- Theatrical release poster
- Directed by: Saran
- Written by: Saran
- Produced by: S. Mohan
- Starring: Arav; Nikesha Patel;
- Cinematography: K. V. Guhan
- Edited by: Gopi Krishna
- Music by: Simon K. King
- Production company: Surabi Films
- Release date: 29 November 2019;
- Country: India
- Language: Tamil

= Market Raja MBBS =

2019 Indian Tamil-language action comedy film

Market Raja MBBS is 2019 Indian Tamil-language film written and directed by Saran and produced by S. Mohan. The film stars Arav in the title role in his lead film debut alongside Nikesha Patel. The music was composed by Simon K. King, while cinematography was handled by the director's younger brother, K. V. Guhan and editing by Gopi Krishna.
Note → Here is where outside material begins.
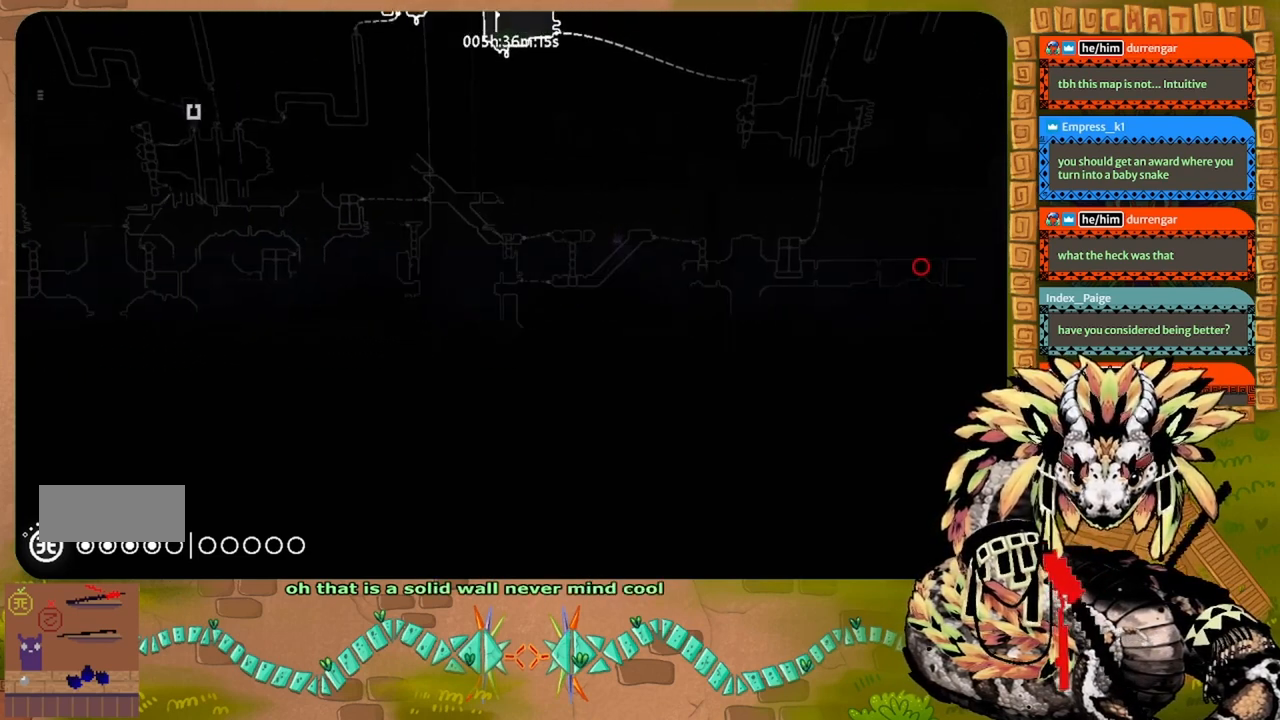
Gameplay with keyboard and mouse; each line is a JSON object with the keys held at the frame after it. "events" lists presses ("down") and releases ("up") of "down", "g", "j", "left", "r", "right", "t" and "up" between this image and that frame as [ms after this image, input, new state], when the widget could be followed in between. No other keys are recorded. Mouse buttons are not recorded. Not read: mouse_move.
{"keys": ["r"], "events": [[434, "r", "down"]]}
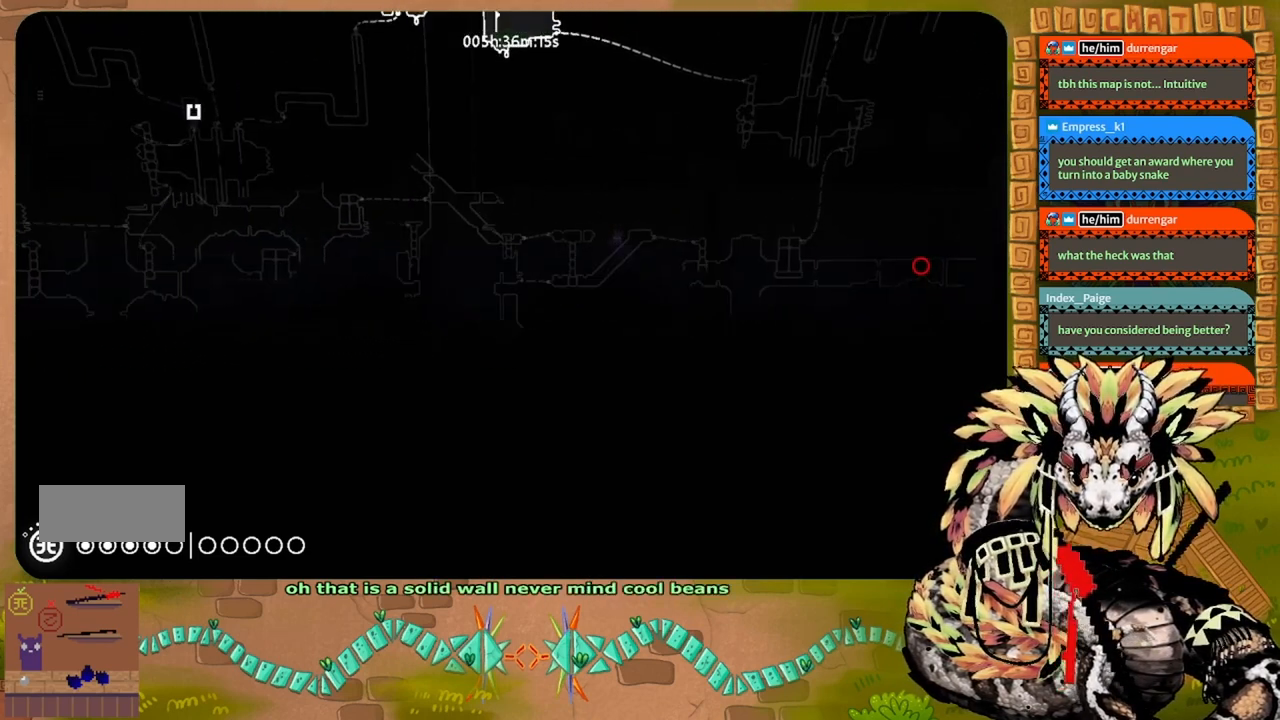
{"keys": [], "events": [[67, "r", "up"]]}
The film released on 29 November 2019. The film's title is similar to Saran's Vasool Raja MBBS (2004).

== Cast ==

- Arav as Market Raja
- Nikesha Patel as Steffany
- Kavya Thapar as Vani Sri
- Vihaan as Chandrababu
- Nassar as Sivaji Muthaiyah, Vani Sri's father
- Radhika Sarathkumar as Sundari Bhai, Market Raja's mother
- Rohini as Latha, Chandrababu's mother
- Adithya Menon as Dasappan (Das)
- Chaams as Lawyer Vardharajan (Vardha)
- Pradeep Rawat as Manohar Singh
- Sayaji Shinde as Godfather Radha
- Hareesh Peradi as Minister Ramdoss
- Nithin Sathya as Neelakandan
- Munishkanth as Gunaseelan
- Devadarshini as Kalavathy, an exorcist
- Vijaya Patti as Market Raja's grandmother
- Madhan Bob as Nagesh Babu
- "Boys" Rajan as Commissioner
- Vaiyapuri as a Demo Patient
- Shanthi Mani as Latha's assistant

== Soundtrack ==
The soundtrack was composed by Simon K. King, in his first association with director Saran.

Track listing
| No. | Title | Lyrics | Singers | Length |
|---|---|---|---|---|
| 1. | "Kannale" | Dhamayanthi | Sanah Moidutty, Yazin Nizar | 4:31 |
| 2. | "Dha Dha" | Rokesh | Simon K. King | 3:36 |
| 3. | "Bailaama" | Ku. Karthik | Sharanya Gopinath | 3:21 |
| 4. | "Kanne Karuvizhiye" | Ku. Karthik | K. S. Chithra | 4:19 |
| Total length: |  |  |  | 15:47 |

== Release ==
Initially, the film was scheduled to release on 8 November 2019, but it was postponed due to unavoidable reasons. Later, it was announced that the film would be released worldwide on 29 November 2019.